4. The method according to any one of the preceding claims, characterized in that the first section (28) and the second section (30) are each welded to one of the edges (34, 36) of the resistance section (32).

5. The method according to any one of the preceding claims, characterized in that the base material (26) has a constant thickness.

6. The method according to any one of claims 1 to 4, characterized in that the first section (28), the second

Section (30) and / or the resistance section (32) each have a different thickness.

7. The method according to any one of the preceding claims, characterized in that a corrosion protection is applied to the first section (28), the second section (30) and / or the resistance section (32) before punching out.

8. The method according to any one of the preceding claims, characterized in that after the molding of the battery pole terminal (14) and / or the cable connection (16)

Corrosion protection is applied to the first section (28), the second section (30) and / or the resistance section (32).

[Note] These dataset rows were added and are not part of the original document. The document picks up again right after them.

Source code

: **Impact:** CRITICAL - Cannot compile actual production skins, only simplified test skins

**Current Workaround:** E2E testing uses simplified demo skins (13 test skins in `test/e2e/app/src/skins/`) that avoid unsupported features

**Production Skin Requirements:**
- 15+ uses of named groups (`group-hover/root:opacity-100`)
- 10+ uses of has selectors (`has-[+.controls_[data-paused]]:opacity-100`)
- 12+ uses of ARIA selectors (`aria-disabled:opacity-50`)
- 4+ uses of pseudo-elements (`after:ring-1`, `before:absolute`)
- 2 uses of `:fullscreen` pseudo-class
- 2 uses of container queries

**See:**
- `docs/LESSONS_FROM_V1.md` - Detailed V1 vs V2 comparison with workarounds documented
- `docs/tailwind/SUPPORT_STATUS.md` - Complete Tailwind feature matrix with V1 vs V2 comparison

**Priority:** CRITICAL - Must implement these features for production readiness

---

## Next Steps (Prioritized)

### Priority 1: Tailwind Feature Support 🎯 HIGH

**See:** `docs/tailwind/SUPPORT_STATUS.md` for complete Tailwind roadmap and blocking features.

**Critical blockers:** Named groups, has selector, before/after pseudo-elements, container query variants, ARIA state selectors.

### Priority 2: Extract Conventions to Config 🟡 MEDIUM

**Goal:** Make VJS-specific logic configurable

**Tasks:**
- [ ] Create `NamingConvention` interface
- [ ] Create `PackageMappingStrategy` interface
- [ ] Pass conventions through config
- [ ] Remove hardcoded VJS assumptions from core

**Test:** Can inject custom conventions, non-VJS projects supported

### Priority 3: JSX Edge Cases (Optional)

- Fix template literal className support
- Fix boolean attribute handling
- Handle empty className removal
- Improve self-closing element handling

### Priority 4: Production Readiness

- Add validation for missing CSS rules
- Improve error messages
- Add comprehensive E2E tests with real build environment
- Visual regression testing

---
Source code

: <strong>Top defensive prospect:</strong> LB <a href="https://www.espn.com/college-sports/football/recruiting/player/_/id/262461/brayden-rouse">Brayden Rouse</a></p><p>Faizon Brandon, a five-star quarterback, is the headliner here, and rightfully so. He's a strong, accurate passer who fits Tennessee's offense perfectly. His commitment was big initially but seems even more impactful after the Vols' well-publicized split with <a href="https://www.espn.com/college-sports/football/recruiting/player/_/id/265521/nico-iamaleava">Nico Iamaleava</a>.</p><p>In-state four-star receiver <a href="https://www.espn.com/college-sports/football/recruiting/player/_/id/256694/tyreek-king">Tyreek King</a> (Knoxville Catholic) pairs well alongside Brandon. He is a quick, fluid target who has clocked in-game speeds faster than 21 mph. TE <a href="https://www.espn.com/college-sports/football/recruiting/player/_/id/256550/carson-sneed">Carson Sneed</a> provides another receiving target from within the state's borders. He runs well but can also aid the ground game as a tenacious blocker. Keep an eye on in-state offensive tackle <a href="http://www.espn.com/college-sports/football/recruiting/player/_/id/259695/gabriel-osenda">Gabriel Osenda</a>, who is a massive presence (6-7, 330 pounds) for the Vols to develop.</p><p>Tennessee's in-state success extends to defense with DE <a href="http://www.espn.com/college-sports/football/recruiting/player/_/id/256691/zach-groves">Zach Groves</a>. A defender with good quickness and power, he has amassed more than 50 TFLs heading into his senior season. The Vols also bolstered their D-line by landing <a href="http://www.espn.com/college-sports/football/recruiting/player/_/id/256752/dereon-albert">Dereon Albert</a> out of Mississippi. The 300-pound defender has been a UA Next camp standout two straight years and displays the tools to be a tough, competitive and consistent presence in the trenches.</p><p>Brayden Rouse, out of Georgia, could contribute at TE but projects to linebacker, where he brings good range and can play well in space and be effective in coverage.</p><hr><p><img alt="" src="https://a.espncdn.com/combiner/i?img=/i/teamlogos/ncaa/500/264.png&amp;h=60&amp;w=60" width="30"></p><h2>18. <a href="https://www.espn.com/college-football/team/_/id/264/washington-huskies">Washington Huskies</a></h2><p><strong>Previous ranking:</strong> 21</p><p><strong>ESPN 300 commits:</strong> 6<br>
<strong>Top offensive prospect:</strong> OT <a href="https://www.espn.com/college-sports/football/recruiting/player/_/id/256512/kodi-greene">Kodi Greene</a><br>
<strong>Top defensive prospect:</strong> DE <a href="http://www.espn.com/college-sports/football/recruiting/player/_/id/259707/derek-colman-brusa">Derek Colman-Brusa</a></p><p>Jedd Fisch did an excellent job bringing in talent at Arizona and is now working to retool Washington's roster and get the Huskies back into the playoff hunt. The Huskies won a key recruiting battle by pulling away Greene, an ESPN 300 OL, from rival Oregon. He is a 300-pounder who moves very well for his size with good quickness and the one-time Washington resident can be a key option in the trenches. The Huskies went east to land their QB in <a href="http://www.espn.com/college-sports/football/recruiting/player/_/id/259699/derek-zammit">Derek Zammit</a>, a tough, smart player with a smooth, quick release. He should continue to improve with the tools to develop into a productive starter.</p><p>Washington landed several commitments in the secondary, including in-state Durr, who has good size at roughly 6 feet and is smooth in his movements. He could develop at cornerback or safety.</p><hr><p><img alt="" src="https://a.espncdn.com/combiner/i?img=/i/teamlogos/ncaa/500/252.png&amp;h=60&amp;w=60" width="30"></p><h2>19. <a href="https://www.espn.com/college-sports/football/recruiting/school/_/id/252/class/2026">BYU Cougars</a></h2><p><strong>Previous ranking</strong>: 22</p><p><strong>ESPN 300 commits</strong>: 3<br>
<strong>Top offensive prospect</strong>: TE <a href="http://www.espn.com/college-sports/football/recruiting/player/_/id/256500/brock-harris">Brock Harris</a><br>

9. resistor assembly (12) for a battery sensor (10), in particular a battery sensor (10) in a vehicle, the resistor assembly (12) having a battery terminal (14) and a cable connection (16) via a measuring resistor (24) are electrically connected to one another, the resistor assembly (12) made from a flat base material (26) consisting of a first section (28), a second section (30) and an elongated resistor section (32), the first section (28) and the second section (30) consist of an electrically conductive material, the elongated resistance section (32) having two opposite edges (34, 36), the first section (28) and the second section (30) each being electrically conductive with one of the Edges (34, 36) of the resistance section (32) are connected, the battery terminal (14) consisting essentially of the first section (28), the cable connection (16) in the we Substantially from the second section (30) and the measuring resistor (24) are essentially formed from the resistor section (32), the resistor assembly (12) being produced in particular with a method according to one of the preceding claims.

10. Battery sensor (10) with a resistance assembly (12) according to claim 9 and with a voltage detection device (25) for detecting a voltage drop across the measuring resistor (24), the voltage detection device (25) in front of and behind the measuring resistor (24) the resistor assembly (12) is contacted.